Academic onefile – document – valproic acid induced hyperammonemia in a long time treated patient anoxia tisular

We present a 58-year-old female who presented to the emergency

Department with violent behavior and agitation. The patient had a history of

Bipolar affective disorder as per DSM5/ICD-10 classification. According to

Medical records and collateral history from the patient’s legal

Guardian, the patient was diagnosed with this mood disorder over 20 years ago

Due to repeated manic episodes which include irritability, labile effect,

Increased energy, and erratic behavior. Past medical history includes

Cellulitis, hypertension, hypothyroidism, and repeated urinary tract

Infections. The patient has a history of developmental delay with a diagnosis


Of intellectual disability. There was an absence of psychiatric illness in

anoxia tisular

Her family. During evaluation by the psychiatrist in the emergency room on

Admission, patient was clearly distressed, with her hair not groomed, and was

Slightly disheveled in her appearance. The patient was loud, yelling at the

Psychiatry and medical staff in the hospital, and was routinely uncooperative

And belligerent. Patient was also clearly agitated which appeared in

Behaviors such as kicking and hitting the unit staff. There were no signs of

Psychosis, as the patient denied hallucinations in all sensory modalities and

No delusions were elicited, and there was no evidence of disorganized

Thinking or paranoia. Her mood overall was angry and irritable, with a labile

Effect. At the time of examination, she was alert and oriented to person,

anoxia tisular

Place, and time. Due to her intellectual disability, she lacked judgment and

Had poor insight regarding her mental illness.

In the morning of day 51 of admission, patient was examined on the

Daily ward round. She was alert and oriented to person, place, and time and

Consciousness indicated that she was very much awake and aware of her

Surroundings, with no signs of altered consciousness. Patient was calm and

Cooperative during the psychiatric interview, with her appearance being well

Groomed. Her speech was of normal rate, rhythm, tone, and volume. There was

No evidence of psychosis, and the patient appeared to be relatively euthymic

With a full and congruent affect. Thought process was linear and thoughts

anoxia tisular

Were logical. Her judgment was still relatively poor and she had poor

Insight, but this was attributed in part to cognitive deficits. She had no

Neurologic deficits peripherally, and all cranial nerves were grossly intact.

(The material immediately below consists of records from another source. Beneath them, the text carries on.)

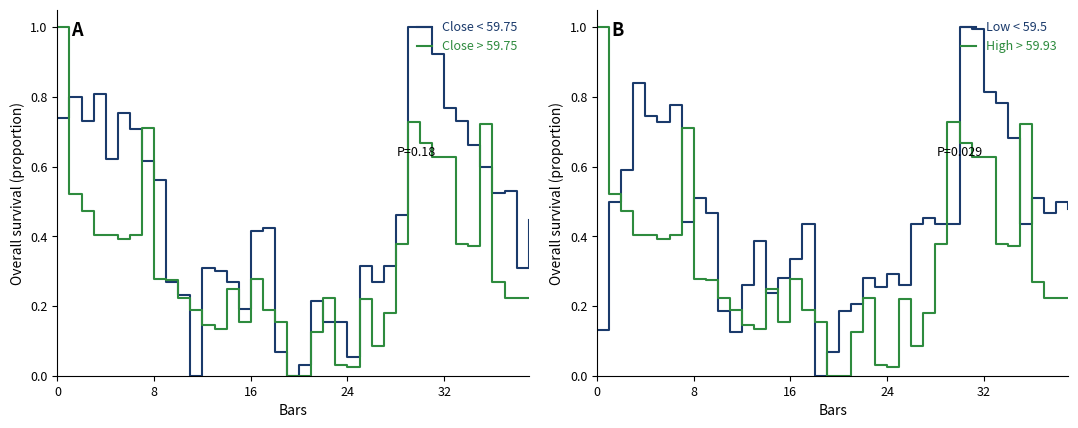

At which category is the sum across all series the highest?

30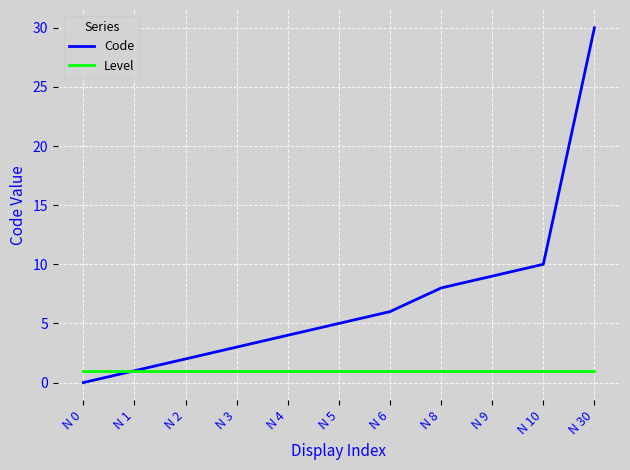

Rank the series by their maximum value, from highest to lowest.

Code, Level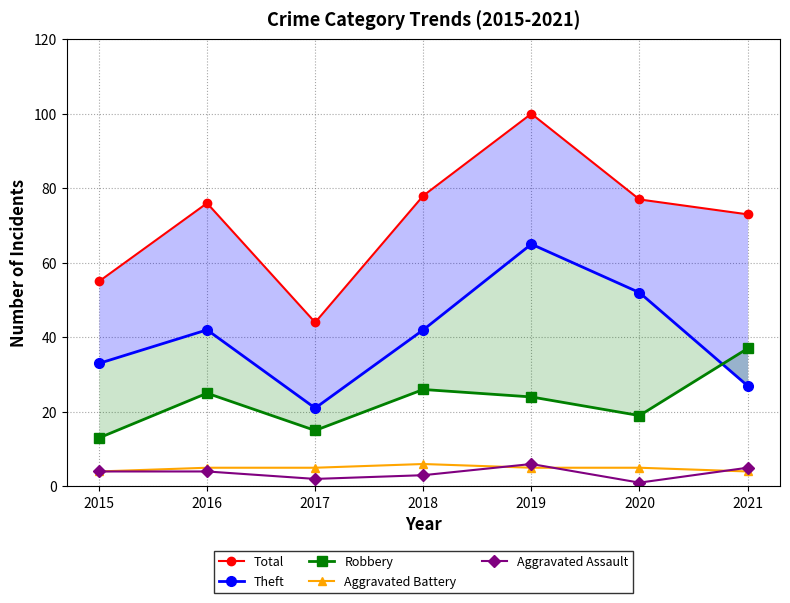

What is the value of the Aggravated Battery point at the 5th from the left?

5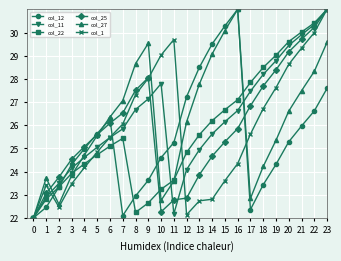

How many interior local valleys does the col_12 series have?

2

Lower extremity deconditioning secondary to lack of use had been an ongoing

Issue for over one year. Gait could not be assessed as she is nonambulatory

But no abnormalities or deficits were present in her upper body chronically,

And the patient had a glasgow coma scale score of 15 (eyes: 4, verbal: 5, and

Motor: 6). Conclusively, patient elicited no clinical concerns from a

Neurological standpoint and therefore no clinical signs of encephalopathy or

Delirium.

Laboratory testing revealed an ammonia level of 225 [micro]mol/L

anoxia tisular

(reference range: 10-40 [micro]mol/L) and VPA level of 117 (reference range:

50-125 [micro]g/ml). According to routine laboratory protocol, 0.5 ml of

Blood had been taken from the patient and transferred into a heparinized

Vacutainer and placed immediately on ice (for ammonia level). The specimen

Was transferred to the lab within 15 minutes of collection from the patient.

Based on the naranjo score of 9, it is reasonable to conclude that the

Elevated level of ammonia was secondary to VPA therapy [3]. Liver functions

Tests were within normal limits, congruent with her baseline. It was decided

To treat the hyperammonemia with lactulose 20 grams orally twice a day as per

Standardized protocol, as she had 2 previous episodes of high levels of

anoxia tisular

Ammonia during her admission that resolved with the same dosing of lactulose

(20 grams PO twice daily). Levocarnitine 990 grams PO three times daily was

Also started. More importantly, valproic acid was not discontinued since the

Patient reported no symptoms of valproic acid toxicity or hyperammonemia, as

She was cognitively and neurologically intact.